* _TEXT SEGMENT_
------------------------------------------------------------
Reviews Edinburgh Fringe 2018 Published 15 August 2018

Edinburgh Review: One Life Stand at Summerhall

1 - 26 August 2018

Sisyphus with a shitty cell phone: Nicole Serratore reviews Eve Nicol’s play about modern relationships.

Nicole Serratore
One Life Stand at Summerhall. Photo: Wullie Marr Photography

One Life Stand at Summerhall. Photo: Wullie Marr Photography

With the glow of phone screens and the plink of notifications, Eve Nicol’s One Life Stand is about contemporary intimacy in our screen-centric age. Her thrilling three-character gig theatre piece looks at the challenges of speaking honestly with those closest to you while finding temporary solace in strangers. The echoes of painful disconnection get sung out or strummed electric in this music-driven show.

Kat (Tanya Loretta Dee) and Kit (Edward Cole) have been together for four years. Kat is desperate for a promotion at the digital agency she works for. Kit is trying to just stay busy as a bike delivery guy. They’re not having sex any more. They aren’t communicating like they used to. Momo (Anna Mitchelson) is a school girl who’s out for the night who comes across both Kat and Kit.
------------------------------------------------------------
* _DATA LISTING_

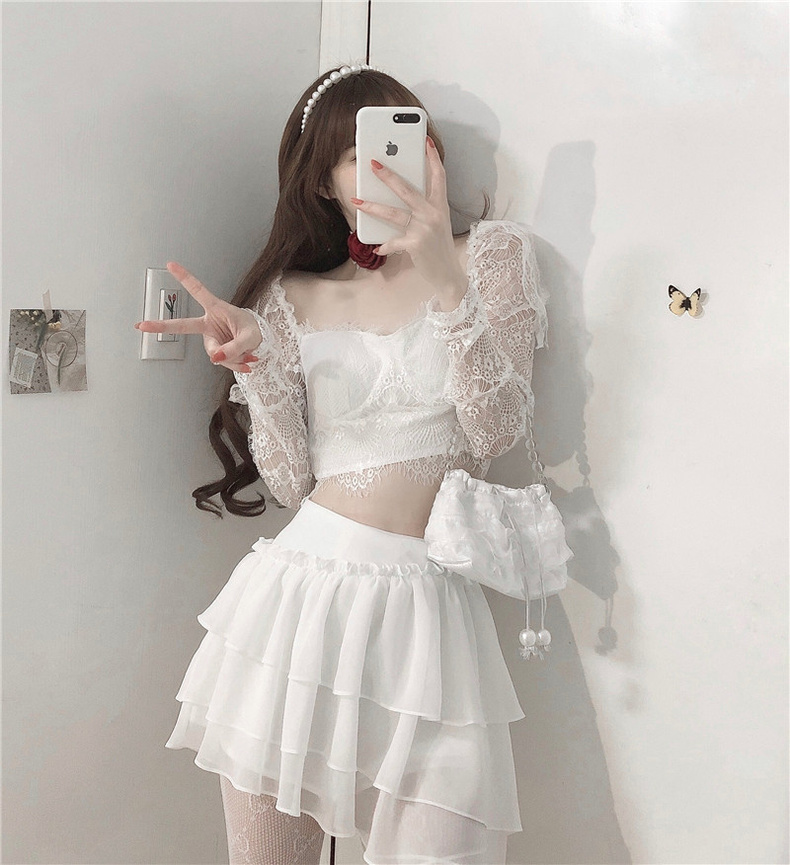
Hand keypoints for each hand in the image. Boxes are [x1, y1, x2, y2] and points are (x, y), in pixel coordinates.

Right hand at [133, 262, 261, 372]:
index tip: (170, 264)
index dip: (185, 278)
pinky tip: (246, 362)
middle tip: (141, 325)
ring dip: (235, 357)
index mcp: (216, 309)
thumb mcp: (250, 337)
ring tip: (248, 354)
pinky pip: (222, 362)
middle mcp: (209, 323)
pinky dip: (236, 364)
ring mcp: (210, 339)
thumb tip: (215, 358)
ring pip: (217, 354)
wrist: (256, 341)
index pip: (199, 292)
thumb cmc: (251, 330)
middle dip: (162, 326)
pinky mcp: (214, 351)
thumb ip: (235, 348)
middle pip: (183, 325)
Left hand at [350, 136, 466, 293]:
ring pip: (393, 213)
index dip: (433, 157)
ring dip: (372, 206)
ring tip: (356, 200)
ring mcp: (425, 228)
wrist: (448, 274)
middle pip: (407, 189)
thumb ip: (422, 209)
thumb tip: (397, 196)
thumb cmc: (438, 247)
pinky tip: (377, 247)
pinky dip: (385, 245)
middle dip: (388, 175)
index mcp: (439, 205)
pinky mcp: (416, 244)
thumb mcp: (435, 223)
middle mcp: (433, 214)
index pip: (439, 176)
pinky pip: (394, 241)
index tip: (426, 141)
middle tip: (372, 163)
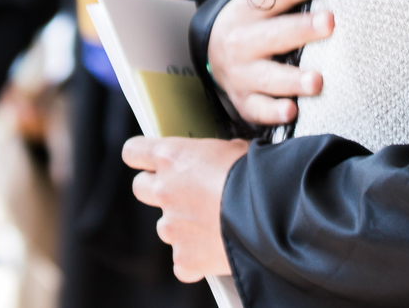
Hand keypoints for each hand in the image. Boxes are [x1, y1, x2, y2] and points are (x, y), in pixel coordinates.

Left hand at [123, 136, 249, 281]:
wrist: (274, 214)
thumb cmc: (259, 175)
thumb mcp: (235, 148)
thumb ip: (211, 155)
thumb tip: (216, 160)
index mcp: (173, 157)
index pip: (134, 151)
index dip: (141, 155)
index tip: (150, 160)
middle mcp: (164, 191)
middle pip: (141, 187)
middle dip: (158, 189)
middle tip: (185, 192)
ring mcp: (172, 227)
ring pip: (165, 226)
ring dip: (182, 224)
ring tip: (213, 222)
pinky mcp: (185, 258)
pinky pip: (183, 260)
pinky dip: (196, 257)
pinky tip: (217, 248)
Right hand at [209, 0, 333, 125]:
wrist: (213, 53)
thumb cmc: (250, 22)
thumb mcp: (258, 0)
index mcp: (248, 11)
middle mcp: (242, 42)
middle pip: (273, 35)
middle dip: (302, 29)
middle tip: (329, 23)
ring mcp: (241, 74)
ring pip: (267, 77)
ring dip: (292, 80)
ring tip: (317, 81)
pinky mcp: (244, 101)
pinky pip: (258, 109)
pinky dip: (273, 113)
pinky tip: (291, 112)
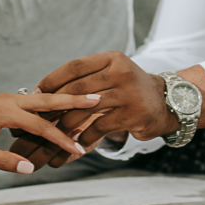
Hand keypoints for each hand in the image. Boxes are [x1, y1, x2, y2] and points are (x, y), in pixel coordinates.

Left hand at [0, 91, 101, 172]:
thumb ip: (3, 160)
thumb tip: (30, 169)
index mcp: (4, 111)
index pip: (40, 125)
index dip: (60, 138)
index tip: (78, 149)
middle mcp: (11, 99)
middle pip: (48, 99)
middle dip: (74, 99)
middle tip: (98, 97)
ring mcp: (11, 97)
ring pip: (44, 97)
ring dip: (66, 99)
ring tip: (89, 99)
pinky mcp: (9, 100)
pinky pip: (35, 101)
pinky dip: (53, 102)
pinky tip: (66, 107)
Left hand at [10, 52, 171, 169]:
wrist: (167, 103)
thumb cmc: (129, 89)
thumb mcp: (112, 74)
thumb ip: (86, 79)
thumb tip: (44, 91)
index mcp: (111, 58)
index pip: (75, 66)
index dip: (53, 79)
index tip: (36, 92)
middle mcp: (120, 72)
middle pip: (77, 89)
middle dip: (54, 105)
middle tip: (38, 118)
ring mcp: (128, 93)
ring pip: (85, 110)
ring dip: (65, 126)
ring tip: (51, 136)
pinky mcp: (133, 115)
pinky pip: (100, 127)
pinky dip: (84, 138)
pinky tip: (74, 146)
------------------------------------------------------------
* _TASK GOAL_
Quote the One Life Stand review verbatim, starting at "Edinburgh Review: One" and ending at "this music-driven show.".

* _ANSWER TO THIS EXERCISE_
Edinburgh Review: One Life Stand at Summerhall

1 - 26 August 2018

Sisyphus with a shitty cell phone: Nicole Serratore reviews Eve Nicol’s play about modern relationships.

Nicole Serratore
One Life Stand at Summerhall. Photo: Wullie Marr Photography

One Life Stand at Summerhall. Photo: Wullie Marr Photography

With the glow of phone screens and the plink of notifications, Eve Nicol’s One Life Stand is about contemporary intimacy in our screen-centric age. Her thrilling three-character gig theatre piece looks at the challenges of speaking honestly with those closest to you while finding temporary solace in strangers. The echoes of painful disconnection get sung out or strummed electric in this music-driven show.